◆ **Document text**
From work email and texts to that Slack message from your boss, technology has become entwined with our lives. For workers, tech tools can both help and hurt, making work-hours more flexible but also never-ending.
Workers may want to disconnect when they’re with family or on vacation, but not all are convinced they can. South Florida experts in staffing, technology and psychology say if you don’t disconnect, you risk experiencing burnout. And that wouldn’t be good for you or your company.
With the tight labor market, more employers are being flexible about how and where people work. While providing the tools that provide access to work, employers also need to be respectful of their employees’ time off, recruiters say.
“Everybody’s trying to seek that balance between professional life and personal life,” said Matthew Bourdeau, Florida manager for the Robert Half International staffing firm in South Florida. But with today’s technology access, “you’re switched on from the moment you wake up till the moment you go to bed.”

Saved entries
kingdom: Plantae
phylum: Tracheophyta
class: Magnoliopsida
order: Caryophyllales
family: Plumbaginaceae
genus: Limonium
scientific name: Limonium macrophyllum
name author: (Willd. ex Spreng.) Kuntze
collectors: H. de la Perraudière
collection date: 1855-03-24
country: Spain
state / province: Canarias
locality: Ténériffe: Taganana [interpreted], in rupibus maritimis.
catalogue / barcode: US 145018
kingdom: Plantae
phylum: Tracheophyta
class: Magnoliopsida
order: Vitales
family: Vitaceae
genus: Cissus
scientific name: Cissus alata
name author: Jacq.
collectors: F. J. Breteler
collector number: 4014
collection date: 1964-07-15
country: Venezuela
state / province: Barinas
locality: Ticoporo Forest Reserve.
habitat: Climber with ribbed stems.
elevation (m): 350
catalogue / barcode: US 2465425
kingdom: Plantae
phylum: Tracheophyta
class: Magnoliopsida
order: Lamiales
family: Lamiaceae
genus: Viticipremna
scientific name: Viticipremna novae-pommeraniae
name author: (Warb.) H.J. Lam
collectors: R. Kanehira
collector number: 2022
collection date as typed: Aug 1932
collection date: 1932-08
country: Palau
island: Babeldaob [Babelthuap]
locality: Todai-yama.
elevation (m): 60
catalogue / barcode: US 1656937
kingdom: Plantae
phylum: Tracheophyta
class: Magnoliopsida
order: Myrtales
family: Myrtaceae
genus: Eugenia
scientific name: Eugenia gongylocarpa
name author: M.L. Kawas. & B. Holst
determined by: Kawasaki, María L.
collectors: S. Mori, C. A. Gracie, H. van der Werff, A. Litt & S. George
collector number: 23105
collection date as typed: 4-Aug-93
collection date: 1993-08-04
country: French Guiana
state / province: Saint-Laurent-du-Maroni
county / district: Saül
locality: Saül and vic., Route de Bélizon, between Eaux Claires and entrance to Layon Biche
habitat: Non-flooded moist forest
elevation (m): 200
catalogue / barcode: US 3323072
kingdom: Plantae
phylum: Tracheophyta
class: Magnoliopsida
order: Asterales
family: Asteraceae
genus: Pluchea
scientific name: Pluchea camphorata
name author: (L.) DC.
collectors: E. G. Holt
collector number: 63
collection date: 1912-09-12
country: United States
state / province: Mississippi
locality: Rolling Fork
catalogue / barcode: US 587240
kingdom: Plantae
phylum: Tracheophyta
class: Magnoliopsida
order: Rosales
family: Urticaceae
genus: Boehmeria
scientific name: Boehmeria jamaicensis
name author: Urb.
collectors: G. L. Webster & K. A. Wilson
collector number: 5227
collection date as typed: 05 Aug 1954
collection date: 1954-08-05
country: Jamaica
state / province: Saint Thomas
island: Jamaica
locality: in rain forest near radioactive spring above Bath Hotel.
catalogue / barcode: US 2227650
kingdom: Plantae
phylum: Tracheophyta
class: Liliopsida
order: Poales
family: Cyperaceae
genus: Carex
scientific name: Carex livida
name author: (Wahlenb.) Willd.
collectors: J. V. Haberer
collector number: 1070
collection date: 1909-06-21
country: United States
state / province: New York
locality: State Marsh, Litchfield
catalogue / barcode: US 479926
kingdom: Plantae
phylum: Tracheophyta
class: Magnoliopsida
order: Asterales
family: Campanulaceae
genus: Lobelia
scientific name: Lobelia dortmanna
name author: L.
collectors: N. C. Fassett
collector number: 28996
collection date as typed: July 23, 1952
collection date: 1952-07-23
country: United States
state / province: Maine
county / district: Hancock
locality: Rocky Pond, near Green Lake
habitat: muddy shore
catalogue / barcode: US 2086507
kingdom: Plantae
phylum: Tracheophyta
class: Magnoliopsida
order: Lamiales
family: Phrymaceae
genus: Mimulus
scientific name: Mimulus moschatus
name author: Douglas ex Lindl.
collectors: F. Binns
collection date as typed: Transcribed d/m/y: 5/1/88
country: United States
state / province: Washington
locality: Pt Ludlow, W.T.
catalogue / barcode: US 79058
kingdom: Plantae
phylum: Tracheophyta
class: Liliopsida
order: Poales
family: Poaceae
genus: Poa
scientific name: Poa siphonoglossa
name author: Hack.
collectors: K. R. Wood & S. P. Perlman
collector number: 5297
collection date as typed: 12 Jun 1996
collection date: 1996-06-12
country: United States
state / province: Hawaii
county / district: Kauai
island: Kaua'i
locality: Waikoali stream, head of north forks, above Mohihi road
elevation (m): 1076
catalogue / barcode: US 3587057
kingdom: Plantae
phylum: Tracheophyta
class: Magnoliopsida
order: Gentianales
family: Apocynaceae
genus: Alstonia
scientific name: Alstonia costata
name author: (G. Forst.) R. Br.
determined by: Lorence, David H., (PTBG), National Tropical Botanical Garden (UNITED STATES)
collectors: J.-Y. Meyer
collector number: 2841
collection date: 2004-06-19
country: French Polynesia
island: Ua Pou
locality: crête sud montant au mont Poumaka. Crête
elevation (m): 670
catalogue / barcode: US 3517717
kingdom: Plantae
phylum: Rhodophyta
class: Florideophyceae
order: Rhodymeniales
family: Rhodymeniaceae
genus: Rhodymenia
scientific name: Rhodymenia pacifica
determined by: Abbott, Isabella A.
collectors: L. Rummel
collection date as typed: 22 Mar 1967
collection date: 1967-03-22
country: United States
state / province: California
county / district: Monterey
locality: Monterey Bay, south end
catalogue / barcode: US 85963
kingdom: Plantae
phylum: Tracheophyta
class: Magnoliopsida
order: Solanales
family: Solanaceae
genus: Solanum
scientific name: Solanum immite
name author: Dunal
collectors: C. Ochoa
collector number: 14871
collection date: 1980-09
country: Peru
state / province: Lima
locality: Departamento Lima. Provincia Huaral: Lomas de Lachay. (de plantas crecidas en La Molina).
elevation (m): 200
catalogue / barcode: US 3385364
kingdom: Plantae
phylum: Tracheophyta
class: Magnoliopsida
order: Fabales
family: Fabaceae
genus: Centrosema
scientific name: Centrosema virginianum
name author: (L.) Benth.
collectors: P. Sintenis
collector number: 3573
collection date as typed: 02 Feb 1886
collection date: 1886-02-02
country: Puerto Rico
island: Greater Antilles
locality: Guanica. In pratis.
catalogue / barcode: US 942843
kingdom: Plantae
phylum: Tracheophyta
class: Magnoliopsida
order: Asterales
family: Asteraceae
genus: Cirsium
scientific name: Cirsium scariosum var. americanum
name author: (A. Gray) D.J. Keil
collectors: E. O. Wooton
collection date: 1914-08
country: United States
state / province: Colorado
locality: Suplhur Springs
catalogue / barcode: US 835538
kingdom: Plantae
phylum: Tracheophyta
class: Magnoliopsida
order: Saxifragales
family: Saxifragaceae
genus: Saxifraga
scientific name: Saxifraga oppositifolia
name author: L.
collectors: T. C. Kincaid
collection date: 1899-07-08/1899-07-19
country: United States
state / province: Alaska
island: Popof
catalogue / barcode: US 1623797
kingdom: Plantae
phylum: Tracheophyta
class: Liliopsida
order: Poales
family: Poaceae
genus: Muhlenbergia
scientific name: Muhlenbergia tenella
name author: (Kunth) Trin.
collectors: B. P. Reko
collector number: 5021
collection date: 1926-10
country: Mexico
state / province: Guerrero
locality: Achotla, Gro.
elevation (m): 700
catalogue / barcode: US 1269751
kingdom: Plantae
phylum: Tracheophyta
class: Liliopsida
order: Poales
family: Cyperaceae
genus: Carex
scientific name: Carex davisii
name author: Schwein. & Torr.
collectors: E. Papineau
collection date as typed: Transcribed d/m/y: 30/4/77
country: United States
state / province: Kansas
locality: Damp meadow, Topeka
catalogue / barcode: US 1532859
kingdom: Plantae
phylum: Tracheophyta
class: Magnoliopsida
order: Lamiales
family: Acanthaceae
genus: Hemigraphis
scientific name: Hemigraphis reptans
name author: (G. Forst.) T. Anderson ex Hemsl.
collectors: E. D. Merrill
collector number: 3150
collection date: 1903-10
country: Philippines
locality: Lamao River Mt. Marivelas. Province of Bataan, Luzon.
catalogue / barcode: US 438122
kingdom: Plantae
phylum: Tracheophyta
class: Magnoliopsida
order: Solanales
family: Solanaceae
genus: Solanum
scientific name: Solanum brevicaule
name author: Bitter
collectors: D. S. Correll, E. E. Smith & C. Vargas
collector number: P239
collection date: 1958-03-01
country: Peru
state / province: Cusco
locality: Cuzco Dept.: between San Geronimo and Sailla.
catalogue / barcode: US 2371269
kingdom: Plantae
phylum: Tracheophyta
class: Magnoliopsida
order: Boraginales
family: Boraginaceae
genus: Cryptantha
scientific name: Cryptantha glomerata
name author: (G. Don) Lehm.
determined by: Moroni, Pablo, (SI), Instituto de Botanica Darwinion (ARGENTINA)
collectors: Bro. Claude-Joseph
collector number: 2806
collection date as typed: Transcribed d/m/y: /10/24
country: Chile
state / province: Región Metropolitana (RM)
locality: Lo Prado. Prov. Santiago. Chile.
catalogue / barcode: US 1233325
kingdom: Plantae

◆ **Exercise**
Reproduce the full article about workers disconnecting from work technology, word for word.

◆ **Answer box**
From work email and texts to that Slack message from your boss, technology has become entwined with our lives. For workers, tech tools can both help and hurt, making work-hours more flexible but also never-ending.
Workers may want to disconnect when they’re with family or on vacation, but not all are convinced they can. South Florida experts in staffing, technology and psychology say if you don’t disconnect, you risk experiencing burnout. And that wouldn’t be good for you or your company.
With the tight labor market, more employers are being flexible about how and where people work. While providing the tools that provide access to work, employers also need to be respectful of their employees’ time off, recruiters say.
“Everybody’s trying to seek that balance between professional life and personal life,” said Matthew Bourdeau, Florida manager for the Robert Half International staffing firm in South Florida. But with today’s technology access, “you’re switched on from the moment you wake up till the moment you go to bed.”